The team’s first idea – a neighborhood commons – explored how new engagement methods could build trust and community ownership of public spaces. Through a process of co-design, resident groups and local schoolchildren shared their vision for the future of a local public green, the development of which will be explored in 2023.
Prototyping the team’s second idea of play streets eventually led to the city’s first successful Play Street pilot. The team started their testing process with a low-fidelity prototype to identify what streets would be best for the play street. They asked 17 residents to participate in a “Play Street Criteria Bingo Game” where residents could point out features of different streets that would be conducive or unconducive to a safe play street. Feedback from this test allowed the team to find potential street candidates. Once they secured both resident and city approval, the team increased the fidelity of the idea into a pilot play street where they blocked off the selected street for three hours and hosted games and activities for 40 children in the community. With great feedback, the team is now exploring the best legal framework to allow parents to set up play streets in their neighborhoods, ensuring the sustainability of the play streets idea and giving ownership of these spaces to residents.

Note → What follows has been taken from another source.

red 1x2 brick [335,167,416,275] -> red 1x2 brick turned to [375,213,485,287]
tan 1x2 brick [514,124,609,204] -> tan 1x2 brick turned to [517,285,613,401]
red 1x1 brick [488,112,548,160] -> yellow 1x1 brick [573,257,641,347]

Portsmouth is working to address growing youth violence amongst its middle school youth. Over the course of the testing and prototyping sprint, the team leveraged their already existing community relationships to gain insight from key community partners before testing with residents to inform their design choices.

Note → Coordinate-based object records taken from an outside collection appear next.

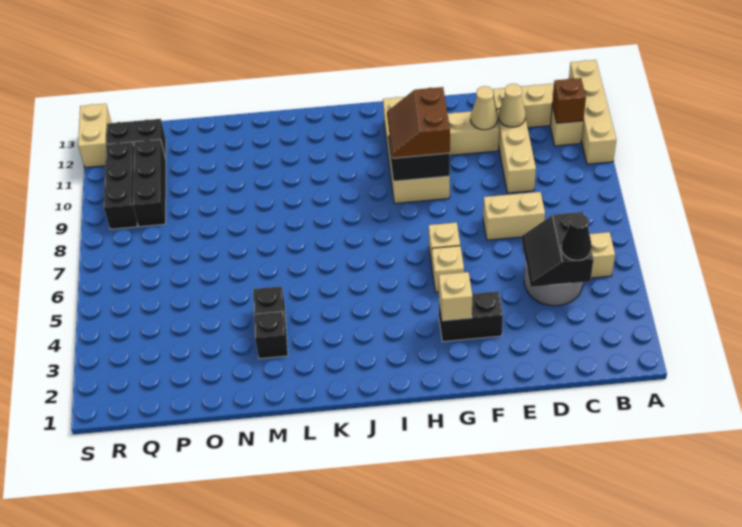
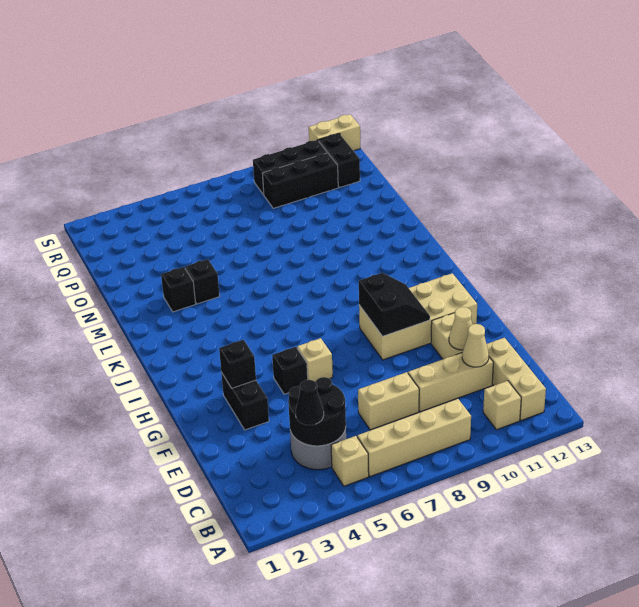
tan 1x4 brick [569,60,617,164] -> tan 1x4 brick moved to [357,399,471,477]
brown 1x1 brick [552,78,586,123] -> none
black 2x2 slope [522,212,593,287] -> black 2x2 round brick [288,377,346,446]
tan 1x2 brick [483,192,545,240] -> tan 1x2 brick turned to [358,372,419,430]
tan 1x1 brick [439,272,472,321] -> black 1x1 brick [219,340,256,388]
tan 1x1 brick [432,246,464,292] -> black 1x1 brick [272,347,308,394]
brown 2x2 slope [387,87,450,158] -> none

For the team’s “Create Your Future” Youth skills training programming, the team met first with leaders from a local mentoring organization, Big H.O.M.I.E.S (Heroes of Minority in Every Society), to discuss which program offerings have most resonated with youth. They were then able to bring a revised selection of program offerings to 6th graders, allowing for a higher fidelity first prototype.
Similarly, while developing their initial wireframes for a community connection app, the “Pulse of Portsmouth,” the team first socialized the idea with their city’s IT team and with community youth non-profit partners who lead programming initiatives. This helped them gain insight into what features would be useful to include when testing with the community. The team found great success in collaborating with residents early on to help shape their initial prototypes.

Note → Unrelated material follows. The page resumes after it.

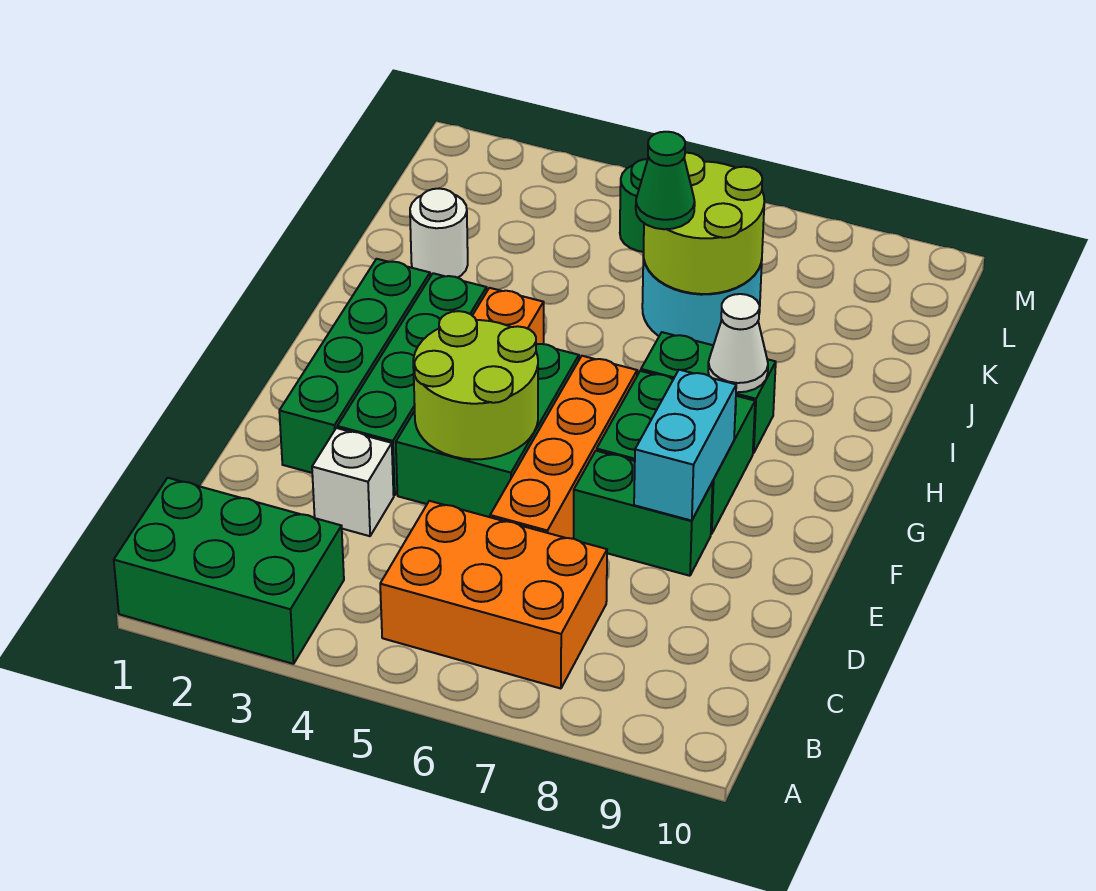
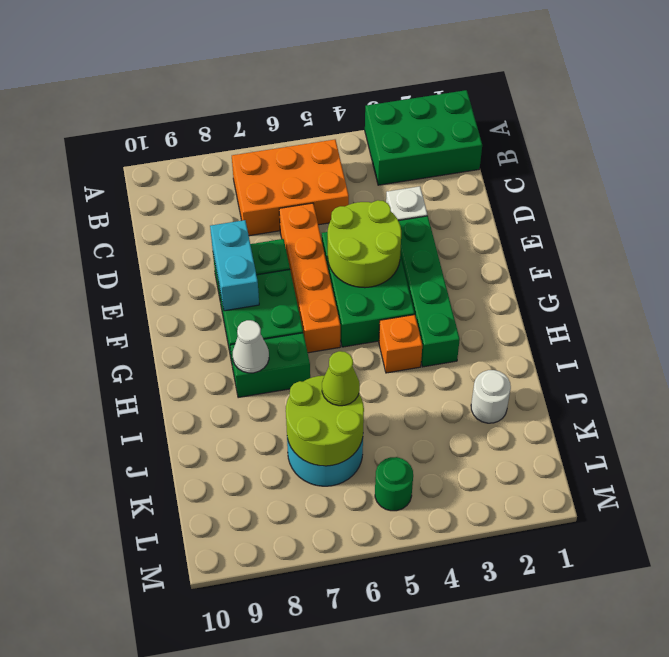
green 1x4 brick [279,259,430,473] -> none
green 1x1 cone [636,132,695,229] -> lime 1x1 cone [322,351,360,406]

Birmingham’s core team has focused on improving and centralizing the business licensing and permitting process. While testing their Flip n’ Find idea – a physical "tool" that details the main phases of a business owner's licensing and permitting journey, – the team shared their initial prototype of a journey map with other city staff and external stakeholders knowledgeable about the process.
The first testing session with city staff resulted in the breaking down of silos across various departments, illuminated existing resources that city officials were unaware of, and identified the need for new services and information for accessing these services. Moreover, the team learned that many city staff members were business owners themselves and would benefit from additional resources. Their early feedback helped the team incorporate technical city knowledge and ultimate user feedback, enabling the team to run a higher fidelity test with more local business owners showcasing the Flip n’ Find tool as one of three prototypes, including a roadmap and a comprehensive checklist.
During the final testing session, small business owners voted on the prototype that would be most useful when navigating the complexities of the business license and permitting process. The layout of the Flip n’ Find tool appealed to most, as it showcased complex information in a user-friendly format. The team plans on fine-tuning the Flip n’ Find model so that it can be incorporated as a tool used during the upcoming tax and license season.